Peter Jones – This is Hip: The Life of Mark Murphy
(Equinox, 262pp., £25. Book Review by Chris Parker)
As the title of this biography implies, singer Mark Murphy (1932-2015) was the quintessential jazz aficionado’s favourite, possessed of a rich, agile baritone and a technique to die for, yet throughout his life known only to diehard fans of the music. An outsider – gay at a time when homosexual activity was illegal, determinedly non-commercial in a milieu in which similarly gifted individuals (the likes of Mel Tormé, Tony Bennett and Johnny Mathis) became household names, an improvising artist rather than a crowd (and record-company) pleaser – he lived a determinedly bohemian life, somewhat in the manner of his great literary hero, Jack Kerouac, vividly portrayed in this dramatic yet meticulously researched account.
Peter Jones, himself a jazz singer, sums his subject up thus: “… all attempts to cast Mark Murphy from some pre-existing mold were doomed to failure. He was an educated middle-classs man who never showed the slightest interest in money or the pursuit of a conventional career. He was a white man whose entire being was consumed with his love for jazz, which despite its hybrid origins has long been considered a ‘black’ art form.” Jones documents Murphy’s life, from its beginnings in the far north of New York state, through his childhood in a small mill town, Fulton, and his subsequent career travelling the world singing and teaching, with exemplary care and sensitivity, deftly weaving fellow musicians’ and fans’ accounts into his own fascinating narrative.
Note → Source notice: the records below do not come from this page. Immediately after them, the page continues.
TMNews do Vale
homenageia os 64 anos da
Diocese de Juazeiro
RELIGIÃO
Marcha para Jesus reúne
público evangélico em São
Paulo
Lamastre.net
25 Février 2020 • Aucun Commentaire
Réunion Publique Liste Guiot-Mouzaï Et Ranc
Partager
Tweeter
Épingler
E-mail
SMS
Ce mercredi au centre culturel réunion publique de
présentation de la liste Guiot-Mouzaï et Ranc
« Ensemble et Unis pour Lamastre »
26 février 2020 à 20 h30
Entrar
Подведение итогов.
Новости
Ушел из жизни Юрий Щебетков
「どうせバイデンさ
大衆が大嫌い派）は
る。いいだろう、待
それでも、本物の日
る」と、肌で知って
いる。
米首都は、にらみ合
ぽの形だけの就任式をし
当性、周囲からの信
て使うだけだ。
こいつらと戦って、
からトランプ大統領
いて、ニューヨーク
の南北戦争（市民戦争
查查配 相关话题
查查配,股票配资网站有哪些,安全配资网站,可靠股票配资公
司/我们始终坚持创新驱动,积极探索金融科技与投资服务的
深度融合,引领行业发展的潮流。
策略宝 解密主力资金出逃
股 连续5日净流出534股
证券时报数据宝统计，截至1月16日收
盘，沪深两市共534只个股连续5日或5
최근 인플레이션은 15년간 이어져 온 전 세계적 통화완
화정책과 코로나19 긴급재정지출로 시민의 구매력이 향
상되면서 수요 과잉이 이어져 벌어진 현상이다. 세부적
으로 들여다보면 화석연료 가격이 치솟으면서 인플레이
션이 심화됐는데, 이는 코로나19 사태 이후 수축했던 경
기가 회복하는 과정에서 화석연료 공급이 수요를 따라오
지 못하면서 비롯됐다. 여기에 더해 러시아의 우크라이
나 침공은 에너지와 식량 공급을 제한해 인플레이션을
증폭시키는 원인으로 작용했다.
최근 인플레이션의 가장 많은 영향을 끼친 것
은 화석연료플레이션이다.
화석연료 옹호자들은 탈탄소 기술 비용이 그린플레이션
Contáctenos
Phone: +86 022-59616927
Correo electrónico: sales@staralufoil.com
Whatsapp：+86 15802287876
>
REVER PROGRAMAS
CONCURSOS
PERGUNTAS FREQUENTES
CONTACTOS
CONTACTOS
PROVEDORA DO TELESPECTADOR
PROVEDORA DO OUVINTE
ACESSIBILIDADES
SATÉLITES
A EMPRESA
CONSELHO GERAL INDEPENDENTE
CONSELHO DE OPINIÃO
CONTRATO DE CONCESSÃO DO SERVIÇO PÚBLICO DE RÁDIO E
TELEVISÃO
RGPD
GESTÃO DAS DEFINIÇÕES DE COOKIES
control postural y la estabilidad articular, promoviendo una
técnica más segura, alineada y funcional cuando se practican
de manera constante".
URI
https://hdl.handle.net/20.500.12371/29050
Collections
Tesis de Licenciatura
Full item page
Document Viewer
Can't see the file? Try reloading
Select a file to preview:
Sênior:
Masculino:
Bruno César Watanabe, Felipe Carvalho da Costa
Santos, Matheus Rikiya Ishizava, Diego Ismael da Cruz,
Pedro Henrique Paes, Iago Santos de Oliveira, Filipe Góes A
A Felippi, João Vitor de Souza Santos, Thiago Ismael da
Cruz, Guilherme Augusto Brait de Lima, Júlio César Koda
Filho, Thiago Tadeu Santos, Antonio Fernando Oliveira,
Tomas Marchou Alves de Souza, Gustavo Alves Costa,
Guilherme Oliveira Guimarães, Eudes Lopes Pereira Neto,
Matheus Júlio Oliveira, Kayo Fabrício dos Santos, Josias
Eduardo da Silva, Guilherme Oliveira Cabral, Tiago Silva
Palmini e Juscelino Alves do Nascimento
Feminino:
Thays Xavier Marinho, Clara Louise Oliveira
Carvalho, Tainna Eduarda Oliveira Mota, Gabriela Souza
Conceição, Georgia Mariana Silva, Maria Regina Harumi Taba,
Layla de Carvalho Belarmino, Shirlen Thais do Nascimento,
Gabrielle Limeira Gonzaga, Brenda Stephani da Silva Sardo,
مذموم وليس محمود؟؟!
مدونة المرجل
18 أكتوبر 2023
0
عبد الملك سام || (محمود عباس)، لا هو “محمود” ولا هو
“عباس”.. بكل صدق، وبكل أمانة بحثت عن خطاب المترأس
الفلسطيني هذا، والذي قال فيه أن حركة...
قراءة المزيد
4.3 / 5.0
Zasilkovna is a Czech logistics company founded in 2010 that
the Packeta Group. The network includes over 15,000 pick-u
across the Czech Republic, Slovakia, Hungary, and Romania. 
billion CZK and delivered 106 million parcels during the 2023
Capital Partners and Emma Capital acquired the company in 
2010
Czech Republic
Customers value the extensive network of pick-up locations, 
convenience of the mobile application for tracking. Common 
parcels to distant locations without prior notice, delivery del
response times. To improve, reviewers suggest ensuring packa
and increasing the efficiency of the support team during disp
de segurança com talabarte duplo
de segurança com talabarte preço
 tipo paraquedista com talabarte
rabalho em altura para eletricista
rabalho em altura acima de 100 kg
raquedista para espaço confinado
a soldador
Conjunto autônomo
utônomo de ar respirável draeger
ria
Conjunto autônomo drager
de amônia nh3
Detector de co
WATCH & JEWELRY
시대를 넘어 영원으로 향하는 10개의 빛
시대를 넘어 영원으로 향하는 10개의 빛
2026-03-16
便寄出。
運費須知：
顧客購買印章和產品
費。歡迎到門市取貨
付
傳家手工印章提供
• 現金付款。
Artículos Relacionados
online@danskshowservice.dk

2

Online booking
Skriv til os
Skilfully interspersing the personal (Murphy’s initial catching of the jazz bug – like Charlie Parker did – from early exposure to Art Tatum; his idolisation of Peggy Lee and its somewhat disillusioning consequences; his chequered recording career and the often shabby treatment he received from the industry; his relationship with partner Eddie O’Sullivan; his poignant death in a nursing home) with contemporary social history (changing attitudes to homosexuality, the civil-rights movement, the effect on song lyrics of shifts in sexual politics, etc.), This is Hip is thus not only a thoroughgoing, definitive, intensely readable portrait of one of jazz’s most unjustly neglected figures, but also a perceptive and valuable study of the artistic sensibility negotiating the unpredictable tides of societal change.
In short, this is a model biography. Richly detailed, balanced and consistently thoughtful, it should be enjoyed not only by its core audience, committed Murphy admirers, but also by the general reader.